# Dataset Preparation
This notebook handles the **organization of the dataset** before feature extraction and model training.

## What This Notebook Does:
- Loads metadata (`meta.csv`) to get labels.
- Checks for missing data.
- Moves audio files in the dataset into **two separate folders**:
  - `data/processed_data/real/` (for real audios)
  - `data/processed_data/fake/` (for fake audios)
- Uses a progress bar (`tqdm`) for better tracking.

In [4]:
# Importing required libraries
import os
import pandas as pd
import shutil
from tqdm import tqdm

In [5]:
# Load the metadata CSV file
metadata_path = './data/release_in_the_wild/meta.csv'
metadata = pd.read_csv(metadata_path)

# Display the first few rows of the metadata
metadata.head()

Unnamed: 0,file,speaker,label
0,0.wav,Alec Guinness,spoof
1,1.wav,Alec Guinness,spoof
2,2.wav,Barack Obama,spoof
3,3.wav,Alec Guinness,spoof
4,4.wav,Christopher Hitchens,bona-fide


In [6]:
# Check for missing data in meta.csv
missing_data = metadata.isnull().sum()

if missing_data.any():
    print("Missing values found:")
    print(missing_data)
else:
    print("No missing values found")

No missing values found


In [7]:
# Create folders for real and fake audio files
os.makedirs('./data/processed_data/real', exist_ok=True)
os.makedirs('./data/processed_data/fake', exist_ok=True)

In [8]:
# Path to the audio files
audio_path = './data/release_in_the_wild'

# Iterate over metadata
for _, row in tqdm(metadata.iterrows(), total=len(metadata), desc="Processing"):
    src_path = os.path.join(audio_path, row['file'])
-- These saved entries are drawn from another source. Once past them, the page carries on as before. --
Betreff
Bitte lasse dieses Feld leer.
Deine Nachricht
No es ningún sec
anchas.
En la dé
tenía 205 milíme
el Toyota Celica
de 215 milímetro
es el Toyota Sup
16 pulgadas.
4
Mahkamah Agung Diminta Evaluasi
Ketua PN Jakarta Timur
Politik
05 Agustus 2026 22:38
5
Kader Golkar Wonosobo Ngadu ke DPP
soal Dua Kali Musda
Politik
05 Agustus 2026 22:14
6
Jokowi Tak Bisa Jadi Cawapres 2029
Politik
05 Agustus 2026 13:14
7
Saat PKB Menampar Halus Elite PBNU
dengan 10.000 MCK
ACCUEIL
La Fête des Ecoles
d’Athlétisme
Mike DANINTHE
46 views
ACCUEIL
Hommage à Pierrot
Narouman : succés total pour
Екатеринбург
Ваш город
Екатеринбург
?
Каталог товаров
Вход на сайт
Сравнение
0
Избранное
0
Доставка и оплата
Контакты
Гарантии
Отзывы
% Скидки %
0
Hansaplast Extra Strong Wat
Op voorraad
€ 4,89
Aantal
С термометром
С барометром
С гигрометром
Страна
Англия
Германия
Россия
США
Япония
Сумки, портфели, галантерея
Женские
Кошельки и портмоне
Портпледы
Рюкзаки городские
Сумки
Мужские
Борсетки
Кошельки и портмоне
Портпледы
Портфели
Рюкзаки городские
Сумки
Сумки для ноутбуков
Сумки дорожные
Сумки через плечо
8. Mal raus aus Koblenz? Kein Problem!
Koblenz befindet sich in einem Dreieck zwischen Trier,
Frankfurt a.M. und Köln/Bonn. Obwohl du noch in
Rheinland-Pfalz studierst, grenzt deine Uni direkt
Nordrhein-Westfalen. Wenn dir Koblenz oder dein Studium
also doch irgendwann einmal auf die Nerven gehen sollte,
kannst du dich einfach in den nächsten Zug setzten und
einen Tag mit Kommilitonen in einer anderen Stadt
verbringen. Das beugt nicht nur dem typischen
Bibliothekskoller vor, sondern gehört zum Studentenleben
    # Check if the file exists before moving it
    if not os.path.exists(src_path):
        print(f"File not found: {src_path}. Skipping...")
        continue

    # Determine the destination folder based on the label (real or fake)
    dest_folder = './data/processed_data/fake' if row['label'] == 'spoof' else './data/processed_data/real'
    dest_path = os.path.join(dest_folder, row['file'])

    try:
        # Copy the file to the appropriate destination folder
        shutil.copy(src_path, dest_path) 
    except Exception as e:
        print(f"Error moving file {row['file']}: {e}")

Processing: 100%|██████████| 31779/31779 [01:20<00:00, 394.09it/s]